Seventy and Counting

I turned 70 today. I should be grateful for that and I certainly am but Holy Cow, how did that happen? Here I am in far northern Washington indulging in a little self indulgence (Okay, a lot of self indulgence if the truth be told) and noticing that 70 feels pretty much like 69. It also feels a lot like 49 and 59 except with more aches and pains. Shouldn’t wisdom kick in about now? Shouldn’t I have figured out what I really, really need to do before I die? It’s right there on the tip of my brain. I want to share some profound insight on this day, July 22nd, 2010, but I keep thinking about the candy store clerk who, when she found out it was my birthday, counted out 70 jelly beans (bubble gum and cotton candy flavors) and wished me a hearty Happy Birthday.

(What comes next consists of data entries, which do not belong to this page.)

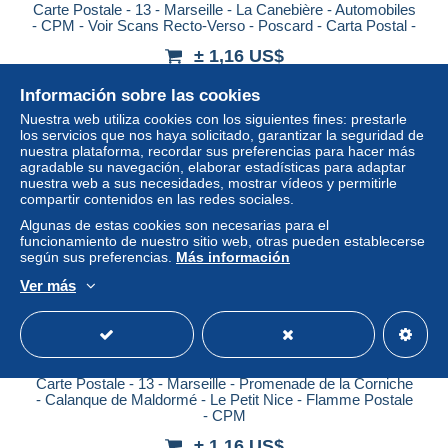
Carte Postale - 13 - Marseille - La Canebière - Automobiles
- CPM - Voir Scans Recto-Verso - Poscard - Carta Postal -
± 1,16 US$
Información sobre las cookies
Estatus
Profesional
Nuestra web utiliza cookies con los siguientes fines: prestarle
los servicios que nos haya solicitado, garantizar la seguridad de
nuestra plataforma, recordar sus preferencias para hacer más
agradable su navegación, elaborar estadísticas para adaptar
Nuevo
nuestra web a sus necesidades, mostrar vídeos y permitirle
compartir contenidos en las redes sociales.
Algunas de estas cookies son necesarias para el
funcionamiento de nuestro sitio web, otras pueden establecerse
según sus preferencias.
Más información
Ver más
Carte Postale - 13 - Marseille - Promenade de la Corniche
- Calanque de Maldormé - Le Petit Nice - Flamme Postale
- CPM
± 1,16 US$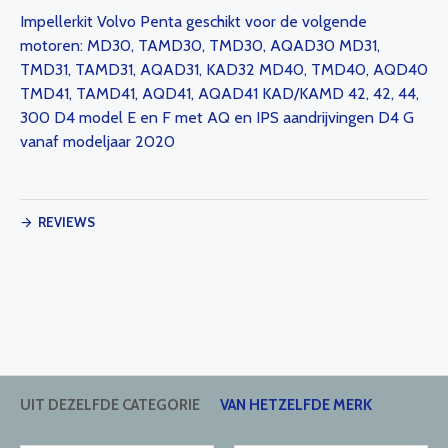
Impellerkit Volvo Penta geschikt voor de volgende
motoren: MD30, TAMD30, TMD30, AQAD30 MD31,
TMD31, TAMD31, AQAD31, KAD32 MD40, TMD40, AQD40
TMD41, TAMD41, AQD41, AQAD41 KAD/KAMD 42, 42, 44,
300 D4 model E en F met AQ en IPS aandrijvingen D4 G
vanaf modeljaar 2020
REVIEWS
UIT DEZELFDE CATEGORIE
VAN HETZELFDE MERK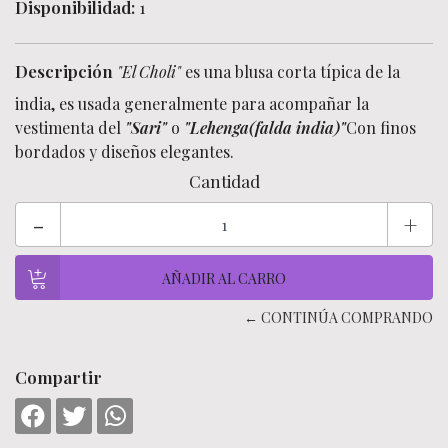
Disponibilidad:
1
Descripción
"El Choli"
es una blusa corta típica de la
india, es usada generalmente para acompañar la
vestimenta del
"Sari"
o
"Lehenga(falda india)"
Con finos
bordados y diseños elegantes.
Cantidad
-
+
← CONTINÚA COMPRANDO
Compartir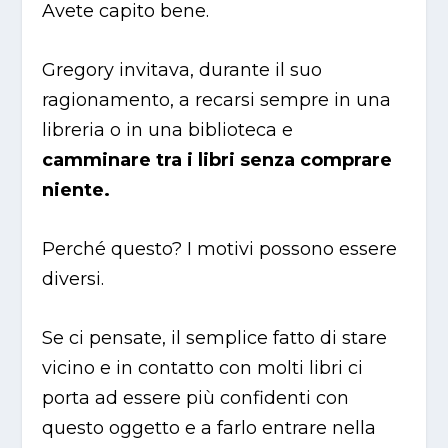
Avete capito bene.
Gregory invitava, durante il suo
ragionamento, a recarsi sempre in una
libreria o in una biblioteca e
camminare tra i libri senza comprare
niente.
Perché questo? I motivi possono essere
diversi.
Se ci pensate, il semplice fatto di stare
vicino e in contatto con molti libri ci
porta ad essere più confidenti con
questo oggetto e a farlo entrare nella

Oh, the day was much more than that. I had a lovely walk along the beach and my friend Kizzie treated me to a delicious lunch at Semiahmoo resort where we had a view of Canada across the water and I drank my first Mohito. We strolled and shopped and enjoyed beautiful scenery along the way. Still my mind returns to those 70 jelly bellies waiting in the bottom of my purse. One for every year. Wouldn’t it be something if I could eat one each night and dream the very best days of each of those years. Now that would be something to write about!